* Written task: Should any entry include an image, skip the image and copy the entry exactly.

* Records for the exercise:
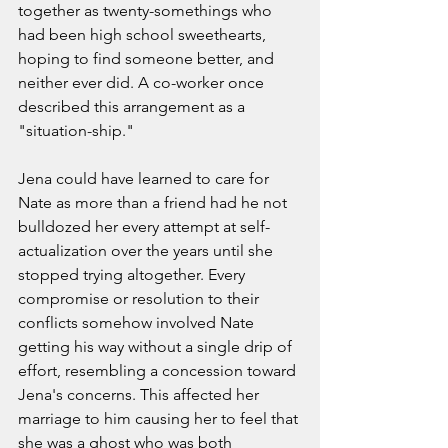
together as twenty-somethings who 
had been high school sweethearts, 
hoping to find someone better, and 
neither ever did. A co-worker once 
described this arrangement as a 
"situation-ship."  
Jena could have learned to care for 
Nate as more than a friend had he not 
bulldozed her every attempt at self-
actualization over the years until she 
stopped trying altogether. Every 
compromise or resolution to their 
conflicts somehow involved Nate 
getting his way without a single drip of 
effort, resembling a concession toward 
Jena's concerns. This affected her 
marriage to him causing her to feel that 
she was a ghost who was both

* Exercise answer:
together as twenty-somethings who 
had been high school sweethearts, 
hoping to find someone better, and 
neither ever did. A co-worker once 
described this arrangement as a 
"situation-ship."  
Jena could have learned to care for 
Nate as more than a friend had he not 
bulldozed her every attempt at self-
actualization over the years until she 
stopped trying altogether. Every 
compromise or resolution to their 
conflicts somehow involved Nate 
getting his way without a single drip of 
effort, resembling a concession toward 
Jena's concerns. This affected her 
marriage to him causing her to feel that 
she was a ghost who was both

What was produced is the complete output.